Before the pronoun grammar, master how weather nouns change form. The most productive pattern at B1 is noun + -y → adjective: wind → windy, fog → foggy, storm → stormy.
Spelling rule: short vowel + single consonant → double the consonant before -y (fog → foggy, sun → sunny).
Compound nouns join two nouns to name a new object: rain + coat = raincoat. The first noun describes the second: a raincoat is a coat for rain; rainfall is the amount of rain that falls. These are always singular in form even if the idea is plural.
| Noun | Adjective (-y) | Compound nouns | Bulgarian |
|---|---|---|---|
| rain | rainy | raincoat · rainfall · rainbow | дъжд → дъждовен |
| sun | sunny | sunshine · sunburn · sunscreen | слънце → слънчев |
| wind | windy | windmill · windscreen | вятър → ветровит |
| snow | snowy | snowfall · snowflake · snowstorm | сняг → снежен |
| fog | foggy | — | мъгла → мъглив |
| cloud | cloudy | thundercloud · cloudless | облак → облачен |
| ice | icy | iceberg · ice cap | лед → заледен |
| storm | stormy | thunderstorm · snowstorm | буря → бурен |
Think of a sentence as an action flowing from left to right: DOER → action → RECEIVER.
The subject (doer) starts the action → use I, you, he, she, it, we, they.
The object (receiver) receives the action → use me, you, him, her, it, us, them.
⚠️ Three common Bulgarian-speaker errors:
1. "Me and him watched the storm." — Both are subjects, so both need subject pronouns, and "I" always goes last: He and I watched the storm.
2. "The storm scared we." — After a verb, always use an object pronoun: scared us.
3. "The atmosphere, it is warming." — Never echo the subject with a pronoun. Say either The atmosphere is warming or It is warming, not both.

* * * * * * *

**Work order 1**
In the lesson, what role does the first noun of a compound noun play?

(Records from a collection)
* * * * * * *

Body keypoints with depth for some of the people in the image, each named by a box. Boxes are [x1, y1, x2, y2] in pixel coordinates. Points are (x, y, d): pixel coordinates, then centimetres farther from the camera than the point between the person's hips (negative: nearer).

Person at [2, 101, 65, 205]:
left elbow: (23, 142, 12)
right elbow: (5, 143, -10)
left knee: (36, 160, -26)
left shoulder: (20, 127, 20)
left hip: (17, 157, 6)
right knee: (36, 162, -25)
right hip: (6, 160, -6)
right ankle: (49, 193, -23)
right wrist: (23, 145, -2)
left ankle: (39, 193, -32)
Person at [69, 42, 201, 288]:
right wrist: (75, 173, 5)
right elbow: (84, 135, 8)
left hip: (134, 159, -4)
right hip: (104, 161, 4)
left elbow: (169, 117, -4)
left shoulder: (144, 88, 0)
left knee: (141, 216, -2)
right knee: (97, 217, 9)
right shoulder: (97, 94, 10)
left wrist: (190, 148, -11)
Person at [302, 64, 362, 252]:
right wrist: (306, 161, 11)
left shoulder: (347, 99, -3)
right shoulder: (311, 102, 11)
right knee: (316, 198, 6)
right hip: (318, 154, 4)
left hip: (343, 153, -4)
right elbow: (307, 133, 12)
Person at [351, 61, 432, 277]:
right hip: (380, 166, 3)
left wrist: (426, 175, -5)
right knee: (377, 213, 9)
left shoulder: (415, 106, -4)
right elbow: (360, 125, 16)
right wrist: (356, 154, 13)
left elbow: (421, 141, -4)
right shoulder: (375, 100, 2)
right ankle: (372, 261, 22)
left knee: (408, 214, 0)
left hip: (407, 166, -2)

* * * * * * *

**Work order 2**
Please give the entries from the line holding "right wrist: (356, 154, 13)" through the end of the entries, inclusive, as a numbered list with blank lines left out.

**Task output 1**
It describes the second noun.

**Task output 2**
1. right wrist: (356, 154, 13)
2. left elbow: (421, 141, -4)
3. right shoulder: (375, 100, 2)
4. right ankle: (372, 261, 22)
5. left knee: (408, 214, 0)
6. left hip: (407, 166, -2)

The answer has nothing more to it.